The Exif file format is, shall we say, not robust and not documented well. And yet it’s at the heart of hundreds of billions of data items – the photos that people take with digital cameras in ever-increasing numbers.
Strictly speaking, Exif data is not needed; it’s metadata about your image, not the image itself. And yet, sans that metadata, many photographers and their tools are worse off – the metadata stores timestamps, GPS locations, camera information, and more.
Where things go wrong is in importing or editing. For example, Apple’s iPhoto adds its own metadata when importing photos from cameras; so do most other importing tools. Photoshop needs to copy or remove metadata when you modify a photo. Social media sites are currently in a tiny bit of hot water for their active removing of metadata from photos uploaded to their sites.
Changing byte order
One of the worst things you can do is to change the byte-order in Exif metadata. Or at least, this is one that is fraught with peril, because there are a lot of specialized formats buried inside Exif, and if you fix up some but not all of the offsets, you’ll break metadata; not for you, because you’re skipping that bit for failing to understand it, but for some other tool more savvy than yours (or knowledgeable in a different way).
For example, I had taken some photos with a Nikon E990 in 2007. In looking at them recently (while trying to develop a more comprehensive JPEG file parser), I found that iTunes had decided to change an Exif chunk from little-endian to big-endian. It fixed up all the data it knew about, but evidently this older version of iTunes did not know about Nikon MakerData. And so it left the MakerData alone, which meant that its offsets were still little-endian. Photos I’d imported previously with Nikon’s custom software were fine, because Nikon of course knows how to handle its own metadata.
I don’t actually know if the Nikon E990 writes Exif as little-endian or big-endian, because I only have photos that were imported with a tool, not copied directly from its media. That is an interesting experiment I need to run at some point.
Maker Note – no specific format
The Maker Note data itself is very problematic, because there is no one format for it. About half the cameras in existence seem to write their Maker Note data in IFD format, and half have a custom format. This makes it very hard to do anything with the whole file, because MakerNote data offsets are absolute offsets, not relative to the MakerNote chunk, and there is actually nothing forcing Maker Note data to be stored inside the declared MakerNote chunk (although one suspects it usually is). So if you edit a Exif file in a way that causes the location of the MakerNote data to shift, this has the high likelihood of breaking the MakerNote data, since its embedded offsets are now pointing to the wrong place. Microsoft attempted to fix this, but their fix was useless.
What other people have said
Problems with current Metadata Standards. Phil Harvey is the author of ExifTool, the most comprehensive (if a bit too ad-hoc) Exif-type metadata tool around. Also, the ExifTool FAQ has tidbits of information in it about Exif-format issues.
TIFF, Tag Image File Format, FAQ from Aware Systems has the defining line about the TIFF file format (which Exif piggy-backed onto).

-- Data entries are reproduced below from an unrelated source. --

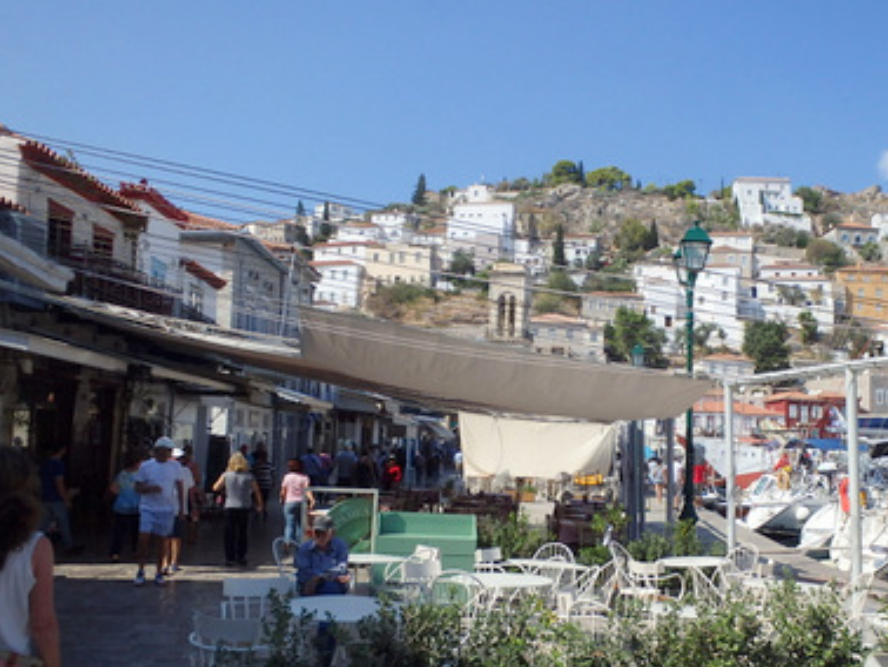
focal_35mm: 37
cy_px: 386
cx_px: 576
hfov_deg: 49.4
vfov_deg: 38.6
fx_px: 950
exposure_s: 1/160
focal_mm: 5
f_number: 11
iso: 125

Except for one more thing: the TIFF specification explicitly forbids tag data to include any offsets into the file or into any other TIFF data block, except for the documented special cases (TileOffsets, StripOffsets,…). This enables total relocatability of all structures and data blocks. That is a major corner stone of the format. It means it is actually easy to, e.g. unlink an IFD or concatenate multiple single-page TIFF to a single multi-page TIFF, or vice versa. If any tag’s data could contain offsets pointing anywhere in the file, then software doing this or otherwise relocating data blocks should be aware of the exact nature of every tag’s data in order to find all data blocks, and know what pointers ought to be changed. That is unfeasible, on the one hand, due to the number of defined tags and, on the other hand, it inhibits extendability and private tags.
Instead, the specification says that all tag data needs to be ‘self-contained’, and that only a selected few special tags are allowed to point to other locations in the file. Thus, all blocks become freely relocatable, can be read and written out in any order, and any software can quite simply joggle around all this TIFF data, with only inbuilt knowledge of these highest level structures, and of the selected few special tags.
If Exif had followed this, then we wouldn’t be having the problems currently faced. I presume that the original spec authors were thinking of Exif files as write-once magic that would not be edited (very short-sighted). On the other hand, TIFF files are a flat structure, basically an array of independent IFD elements. Sometimes structure is desired.
The (much later) suggestion was to have an IFD TIFF type that pointed to a self-contained IFD data block, which would basically be its own embedded TIFF file (with its own byte-orientation, and block-relative offsets).
The actual answer is a new file format that is backwards-compatible and forwards-compatible. This is a pretty daunting thing to imagine, but given the ever-increasing number of Exif files that are generated each year, something that we should do.